А пол… я никогда не отличалась аккуратностью.
И так я села на пол и принялась есть. Руками. Падение уже было совершено — чего еще выпендриваться?
Я ругала себя за то, что я — здесь и сейчас сижу на полу, ем лапшу…
Есть такое стихотворение:
Мусорка в углу —
Это моя душа.
Это мое место —
Там, где моя душа…
А в моем случае это звучало так:
Лапша на полу —
Это моя еда.
Это мое место —
Там, где моя еда.
С лапшой отношения у нас задались вообще отменные.
Когда через несколько лет я работала в ларьке продавцом, я всегда заваривала на обед доширак.
Заваривала, начинала есть — и тут же в окошко начинали стучаться покупатели. Как-то раз это оказалась наша коменда.
— Здравствуйте, Наиля Наримановна! — сказала я, старательно жуя, а лапша свисала из моего рта курчавой бородой.
— О, Люда! Как дела? — поинтересовалась коменда.
— Отлично!
— Дай мне «Комсомолку» и… можно посмотреть вот этот журнальчик «Рецепты на ура»?
— Да, конечно! — Я протянула ей журнал. — Я сама по нему готовлю.
Коменда посмотрела на меня скептически, но журнал взяла.
Я и правда готовила по рецептам оттуда. Как-то раз, например, делала курицу, фаршированную лапшой.
Котлета
Котлеты я люблю. Прямо до слез. Я, наверно, единственный человек, который плакал из-за котлет.
Это вышло так.
В моем классе училось только восемь девочек. Восемь девочек — и двадцать дебилов, то есть, простите, мальчиков.
Они все время съедали нашу еду в столовой. Сжирали по две-три порции — а нам ничего оставалось. Мы даже жаловались директору — но директор у нас был довольно хилый, вряд ли ему хватило бы сил как-то совладать с нашими мальчишками. Так и вижу:
— Ты какую по счету котлету ешь, Сидоров?
— Первую! — с набитыми щеками отвечает Сидоров. — Клянусь!!!

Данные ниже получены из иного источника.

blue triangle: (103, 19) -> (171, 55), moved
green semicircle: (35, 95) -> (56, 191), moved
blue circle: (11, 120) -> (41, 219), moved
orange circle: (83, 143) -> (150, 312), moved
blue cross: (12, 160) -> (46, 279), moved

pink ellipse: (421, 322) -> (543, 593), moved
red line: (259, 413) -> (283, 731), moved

— Не верю! Сейчас же выплюни котлету и отдай ее Люде! Ты слышишь, Сидоров! — кричит директор и набрасывается на Сидорова, тщетно пытаясь разжать его мощные челюсти…

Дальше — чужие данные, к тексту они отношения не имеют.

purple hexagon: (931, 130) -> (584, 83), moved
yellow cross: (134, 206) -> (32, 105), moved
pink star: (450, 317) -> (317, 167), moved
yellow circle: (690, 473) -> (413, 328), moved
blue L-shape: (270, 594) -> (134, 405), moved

И вот они уже катаются по полу, а Люда стоит и изумленно смотрит на них. Бедная голодная девочка…
Как-то раз — в пост — мне жутко захотелось котлет.
Я выходила из квартиры и на лестничной клетке уловила этот божественный запах.
Эх… Дома до окончания поста котлеты мне не светили. Ну если рыбные котлеты — это котлеты, то вишня — это черешня, а я — Марина Цветаева.
В школе, поднимаясь в класс, я снова уловила этот запах — уже немного другой, столовские котлеты, конечно, сильно уступают домашним, но все же это были они, котлетки, котлеточки…
После третьего урока я решила пулей нестись в столовую, чтобы успеть отхватить порцию. Я собиралась сражаться за котлету до последнего.
И как только прозвенел звонок, я рванула.
Я неслась по коридору как ошалелая, и вот уже поворот на лестницу, внизу которой — вход в столовку…
И тут я со всего маху в кого-то впечаталась.
Мамочки! Это же директор!
Я остолбенела.
Строгий и требовательный взгляд.
— Куда это ты так мчалась?
— В столовую.
— Ты так неслась, как будто три дня не ела… Ты вообще имеешь представление о чувстве собственного достоинства?
— Я из седьмого «Г»… — Я сказала это в надежде, что директор вспомнит, как мы ходили к нему жаловаться на наших мальчиков.
— Ну не из блокадного же Ленинграда! — рассердился он. — Там у людей просто не было сил так бегать! Ты меня чуть с ног не сбила! Энергия так и прет, не сказал бы, что голодаешь!
Я молчала.
— А если б ты налетела на первоклассника? Сбила бы с ног и затоптала по пути в столовую?
Мелкота училась в первую смену, но я не стала спорить.